The studio has been revealed as the winner of the 2020 Lexus Design Award for its design project that could help emerging nations provide their citizens with clean water. This is the first time an African designer win the Lexus Design Award in its eight-year history. BellTower winning project, named Open Source Communities, is an affordable structure developed for collecting and storing rainwater for safe drinking.
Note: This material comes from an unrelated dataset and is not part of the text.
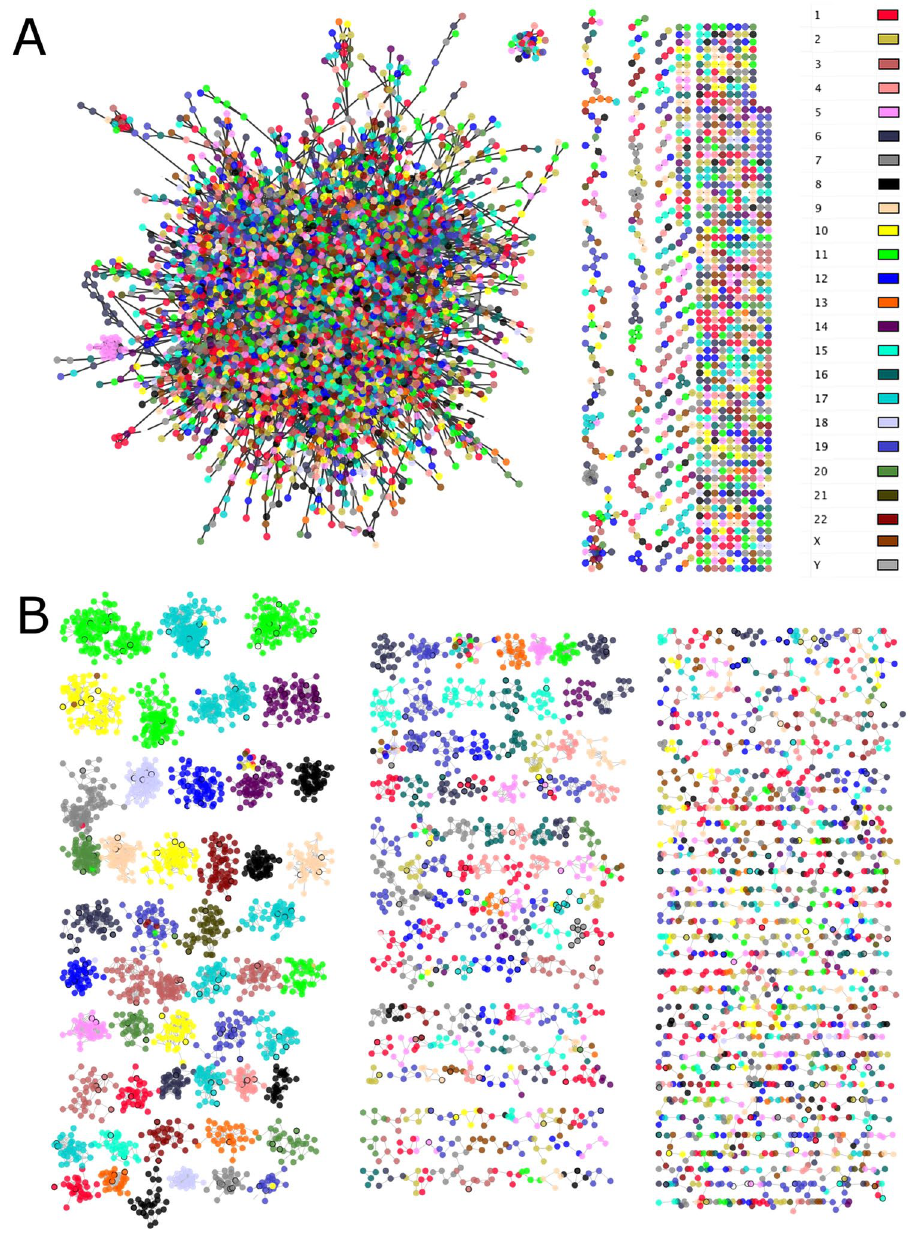
Figure 2. Inter-chromosomal regulation loss in cancerous network. ( A ) Healthy network (HN). ( B ) Cancerous network (CN). This figure shows the architectural features of each network. Both networks are depicted with the same layout as in Fig. 1. The color code is according to the chromosome location in which each gene is placed. Notice the presence of a single giant component in the HN, which is not the case for CN, where several small components coexist. Furthermore, in the HN of panel (A) all genes in the giant component belong to different chromosomes, meanwhile in the CN of panel (B), almost all components are composed of genes which belong to the same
It has been designed specifically for use in developing countries with the aim of helping these nations establish more sustainable communities.
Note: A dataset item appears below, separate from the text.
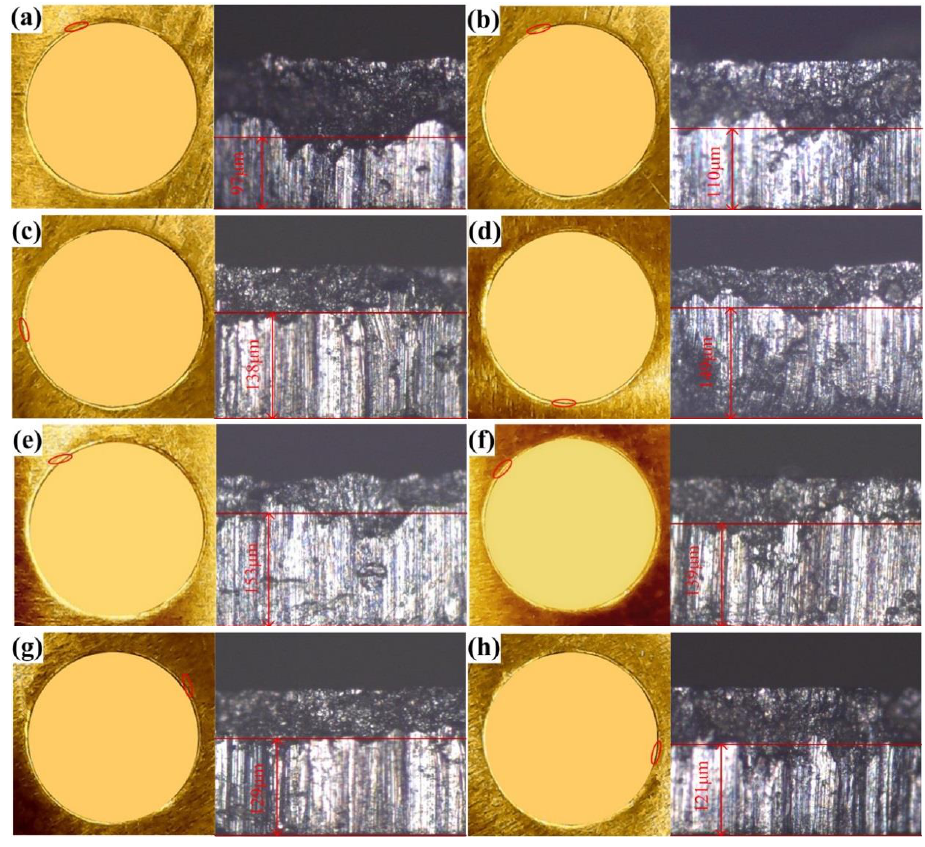
Figure 9. Diagrams of blanking fracture surface: ( a ) untreated; ( b ) AT; ( c ) ACT1; ( d ) ACT2; ( e ) ACT3; ( f ) ACT4; ( g ) ACT5; and ( h ) ACT6.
This year’s panel of judges, which included Paola Antonelli, Jeanne Gang, John Maeda, and Simon Humphries, based their criteria on the finalists’ efforts to “anticipate, innovate and captivate in the quest for a better tomorrow”.
The winning project is a real systems of finance for community projects and engages the critical role clean drinking water plays in citizens’ ability to thrive. “While the project is an apparatus to collect and store rainwater for safe drinking, it is also a financial game plan for empowering a community” – explained Jeanne Gang
This year the Lexus Design Award‘s Grand Prix received over 2000 submissions from 79 different countries. The finalists were announced in January 2020. Prior to the judging, the six shortlisted designers were flown to New York to participate in a two-day workshop with Lexus at its creative culture space, INTERSECT BY LEXUS – NYC. Here, they developed their designs through hands-on sessions with well-known designers including Joe Doucet, Bethan Gray, Philippe Malouin, and Shohei Shigematsu, who acted as mentors to help create prototypes of their designs. After the mentoring session, each finalist received ongoing access to a mentor via one-on-one online sessions as they continued to develop their prototypes.